◆ **WHAT YOU NEED TO DO**
Retype, without changing a word, the passage of the forum post about analyzing public sequencing data that begins with "I am trying to avoid" and ends with "bioconductor program!".

Entering edit mode
Jill Pleasance
▴
10
@jill-pleasance-5512
Last seen 10.3 years ago
Hi
I am writing as I am trying to analyse NGS data from public data (GEO)
specifically datasets such as one sample per time point. The raw
(somewhat
processed data) is 3 samples at different time points where The read
count
at exon, splice-junction, transcript and gene levels were summarized
and
normalized to relative abundance in Fragments Per Kilobase of exon
model
per Million (FPKM) in order to compare transcription level among
samples.
The authors of this paper then used The differentially expressed
transcripts were identified using M-A based random sampling method
implemented in DEGseq package in BioConductor (
http://bioconductor.org/packages/2.5/bioc/html/DEGseq.html). The
transcripts were further filtered at > 2-fold change and a minimum
read
count of 50 in either condition.
I have read through some of your posts where Gordon suggested using a
simple excel formula to achieve fold changes when you dont have
replicates
*lib.size1 <- sum(y1)*
>>* lib.size2 <- sum(y2)*
>>* logFC <-
log2((y1+0.5)/(lib.size1+0.5)/(y2+0.5)*(lib.size2+0.5))*
* *
Is this something I could apply to the current analysis? I have 3
files -
with gene ID and counts (one for each sample) and if genes are not
listed
in the sample files I assume the counts are zero. Would you have
any
suggestions as to what to do with these zero count reads?
I am trying to avoid learning how to script write at the moment to see
if
this analysis works and obviously when I come to more complicated
public
data with replicates I will have to invest some time in learning the
bioconductor program!
Many thanks
JILL
[[alternative HTML version deleted]]

◆ **THE DATA**

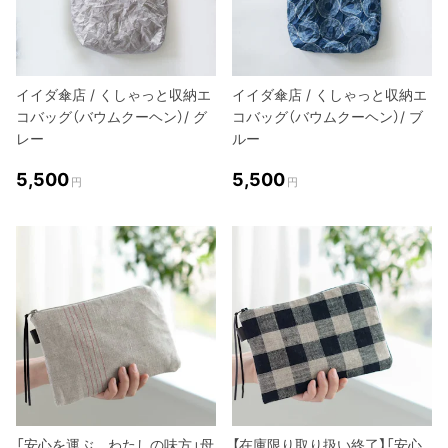
イイダ傘店 / くしゃっと収納エ
イイダ傘店 / くしゃっと収納エ
コバッグ（バウムクーヘン）/ グ
コバッグ（バウムクーヘン）/ ブ
レー
ルー
5,500
5,500
円
円
「安心を運ぶ、わたしの味方」母
【在庫限り取り扱い終了】「安心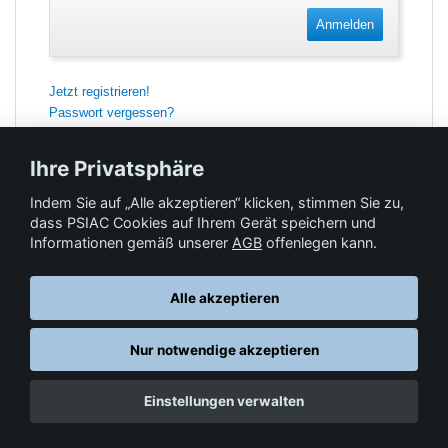
Anmelden
Jetzt registrieren!
Passwort vergessen?
Ihre Privatsphäre
Indem Sie auf „Alle akzeptieren“ klicken, stimmen Sie zu,
Feedback
dass PSIAC Cookies auf Ihrem Gerät speichern und
Informationen gemäß unserer
AGB
offenlegen kann.
Hilfe & Kontakt
Alle akzeptieren
Nur notwendige akzeptieren
Datenschutz
AGB
© Springer-Verlag GmbH. Part of Springer Nature •
,
,
Einstellungen verwalten
Impressum
, 2026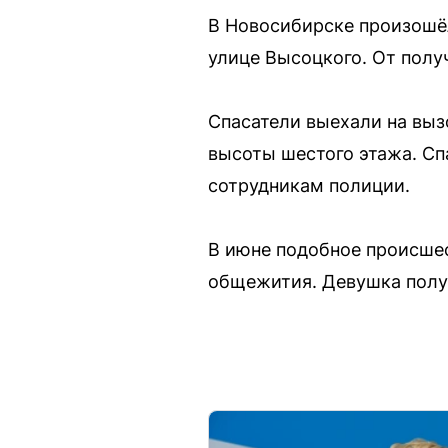
В Новосибирске произошёл
улице Высоцкого. От полу
Спасатели выехали на выз
высоты шестого этажа. Сп
сотрудникам полиции.
В июне подобное происшес
общежития. Девушка полу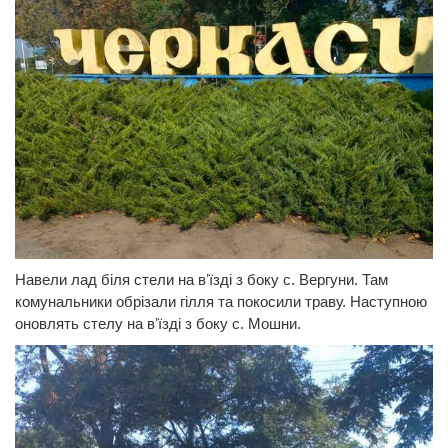
Навели лад біля стели на вʼїзді з боку с. Вергуни. Там
комунальники обрізали гілля та покосили траву. Наступною
оновлять стелу на вʼїзді з боку с. Мошни.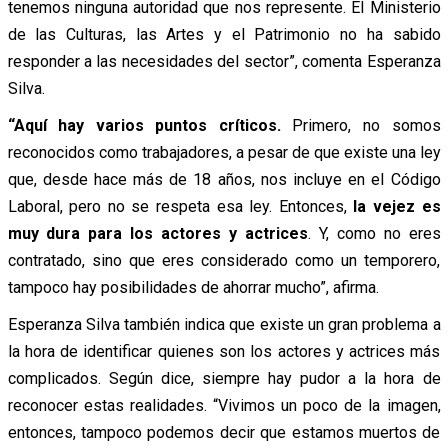
tenemos ninguna autoridad que nos represente. El Ministerio
de las Culturas, las Artes y el Patrimonio no ha sabido
responder a las necesidades del sector”, comenta Esperanza
Silva.
“Aquí hay varios puntos críticos.
Primero, no somos
reconocidos como trabajadores, a pesar de que existe una ley
que, desde hace más de 18 años, nos incluye en el Código
Laboral, pero no se respeta esa ley. Entonces,
la vejez es
muy dura para los actores y actrices
. Y, como no eres
contratado, sino que eres considerado como un temporero,
tampoco hay posibilidades de ahorrar mucho”, afirma.
Esperanza Silva también indica que existe un gran problema a
la hora de identificar quienes son los actores y actrices más
complicados. Según dice, siempre hay pudor a la hora de
reconocer estas realidades. “Vivimos un poco de la imagen,
entonces, tampoco podemos decir que estamos muertos de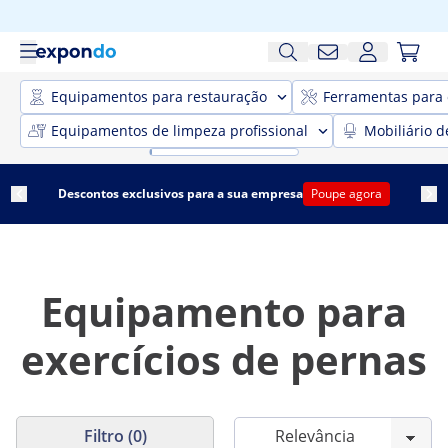
Equipamentos para restauração
Ferramentas para 
Equipamentos de limpeza profissional
Mobiliário d
Descontos exclusivos para a sua empresa
Poupe agora
Equipamento para
exercícios de pernas
Filtro (0)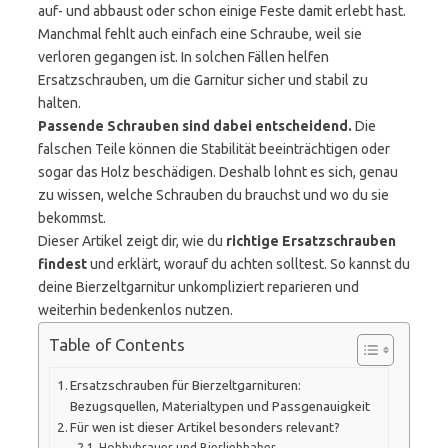
auf- und abbaust oder schon einige Feste damit erlebt hast.
Manchmal fehlt auch einfach eine Schraube, weil sie
verloren gegangen ist. In solchen Fällen helfen
Ersatzschrauben, um die Garnitur sicher und stabil zu
halten.
Passende Schrauben sind dabei entscheidend.
Die
falschen Teile können die Stabilität beeinträchtigen oder
sogar das Holz beschädigen. Deshalb lohnt es sich, genau
zu wissen, welche Schrauben du brauchst und wo du sie
bekommst.
Dieser Artikel zeigt dir, wie du
richtige Ersatzschrauben
findest
und erklärt, worauf du achten solltest. So kannst du
deine Bierzeltgarnitur unkompliziert reparieren und
weiterhin bedenkenlos nutzen.
Table of Contents
Ersatzschrauben für Bierzeltgarnituren:
Bezugsquellen, Materialtypen und Passgenauigkeit
Für wen ist dieser Artikel besonders relevant?
Hobbybrauer und Bierliebhaber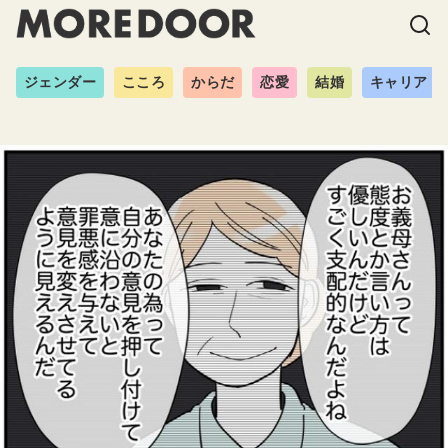
ジェンダー
こころ
からだ
恋愛
結婚
キャリア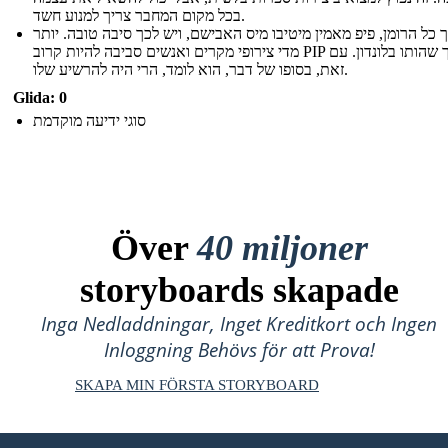
בכל מקום המחבר צריך למנוע חשד.
 כל הרומן, פיפ מאמין מיטיבו מיס האבישם, ויש לכך סיבה טובה. יותר
מדי צירופי מקרים ואנשים סביבה להיות קרוב PIP במהלך שהותו בלונדון. עם
זאת, בסופו של דבר, הוא לומד, הרי היה להרשיע שלו.
Glida: 0
סוגי ידיעה מוקדמת
Över
40 miljoner
storyboards skapade
Inga Nedladdningar, Inget Kreditkort och Ingen
Inloggning Behövs för att Prova!
SKAPA MIN FÖRSTA STORYBOARD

◆ **OUTPUT OF THE TASK**
I am trying to avoid learning how to script write at the moment to see
if
this analysis works and obviously when I come to more complicated
public
data with replicates I will have to invest some time in learning the
bioconductor program!